There is also the practical issue of there simply not being enough financial resources early in American history for compulsory military service. If we did try it, it would likely become little more than a social club at first as there would not be enough money to ensure everyone was armed and trained properly. Training especially is stupid expensive. A good friend of mine who is in the army now actually was just telling me about how one of the main advantages that the US military has is that its reserves (specifically the National Guard) train more than most nations' professional troops, to say nothing for the regular army and Marine Corps. That is because we are one of the few nations in the world today that has the sheer financial power to train our many hundreds of thousands of combat troops and reserves in a way that is financially impossible for most other nations.
 
The US was born out of war however it wasn't ruled by warlords or generals as some nation have been. What if the US had a more militaristic element where only those with military backgrounds could serve as leader as military service was made compulsory?

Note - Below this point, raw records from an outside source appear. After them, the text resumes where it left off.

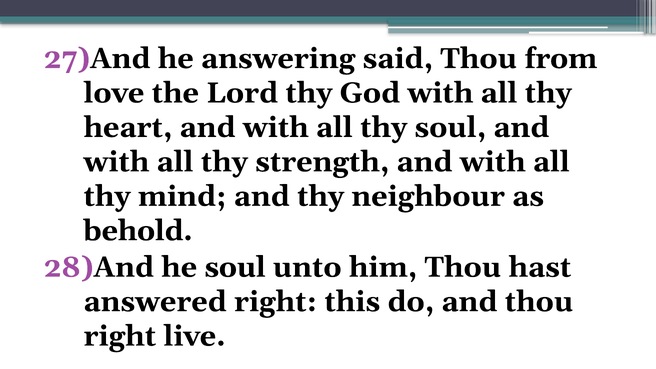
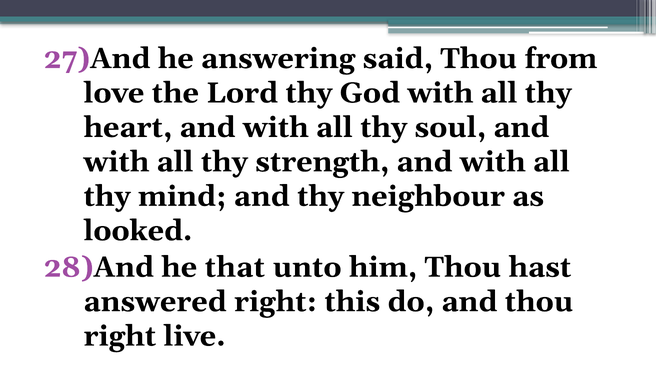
behold: behold -> looked
he soul: soul -> that
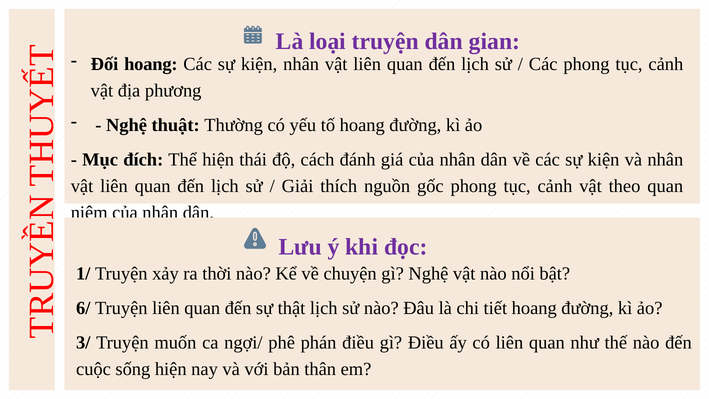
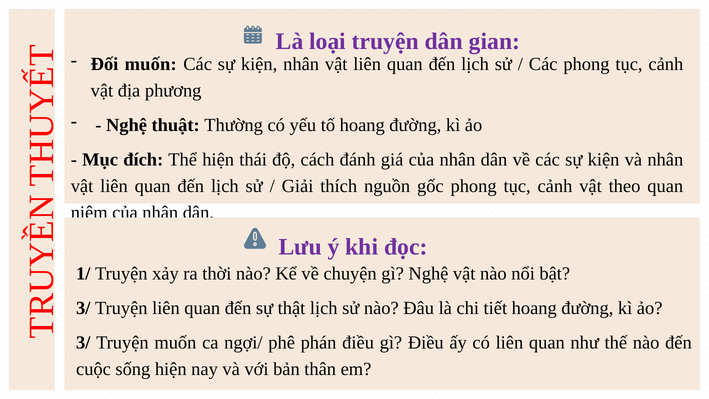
Đối hoang: hoang -> muốn
6/ at (83, 308): 6/ -> 3/
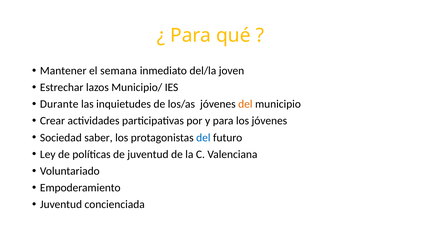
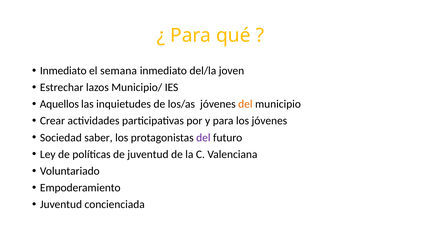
Mantener at (63, 71): Mantener -> Inmediato
Durante: Durante -> Aquellos
del at (203, 137) colour: blue -> purple
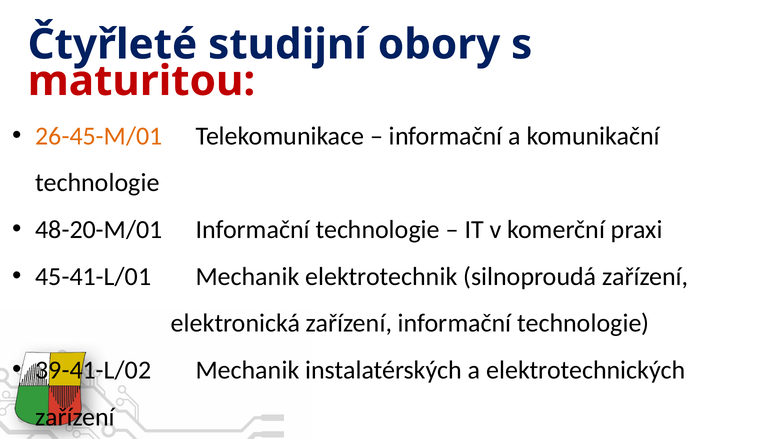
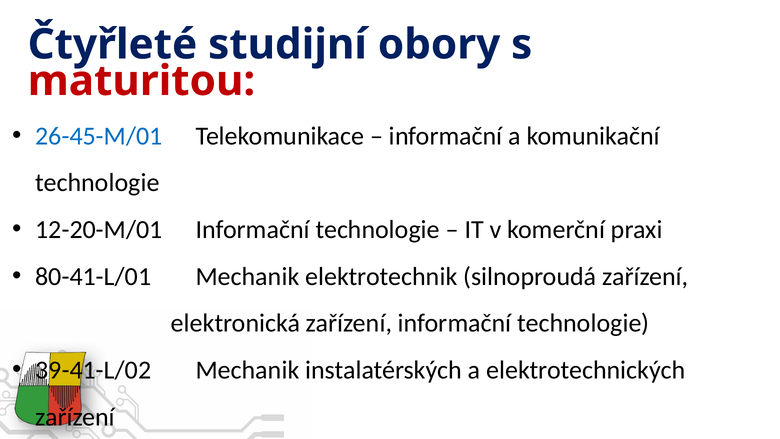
26-45-M/01 colour: orange -> blue
48-20-M/01: 48-20-M/01 -> 12-20-M/01
45-41-L/01: 45-41-L/01 -> 80-41-L/01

No, it was born by and large out of philosophy and had war thrust upon it.
 
No, it was born by and large out of philosophy and had war thrust upon it.

Hmm sounds like semantics. Behind almost every war in history has been a philosophy guiding the fight. The US was a former British possession that gained its independence through war, as opposed to that of several other former British colonies who achieved such without, at later periods for example.
 
Hmm sounds like semantics. Behind almost every war in history has been a philosophy guiding the fight. The US was a former British possession that gained its independence through war, as opposed to that of several other former British colonies who achieved such without, at later periods for example.

We tried too: have you heard of the olive branch petition? Or that if Britain had denied and withdrawn the rights, say, Canadians or Australians were entitled to as any other Englishmen when they asked and instead declared their intent to violently suppress them those colonies wouldn't have fought just as hard?
 
When did Canada gain total independence from Britain? Wasn’t it in the 1980s? Britain was a very savage nation. They preferred embarrassing people rather than killing them, sure, but effectively it was the same urge that previous empires had known well.

The idea that colonists would ask for representation in Parliament was unthinkable. Even Newfoundland never got that right.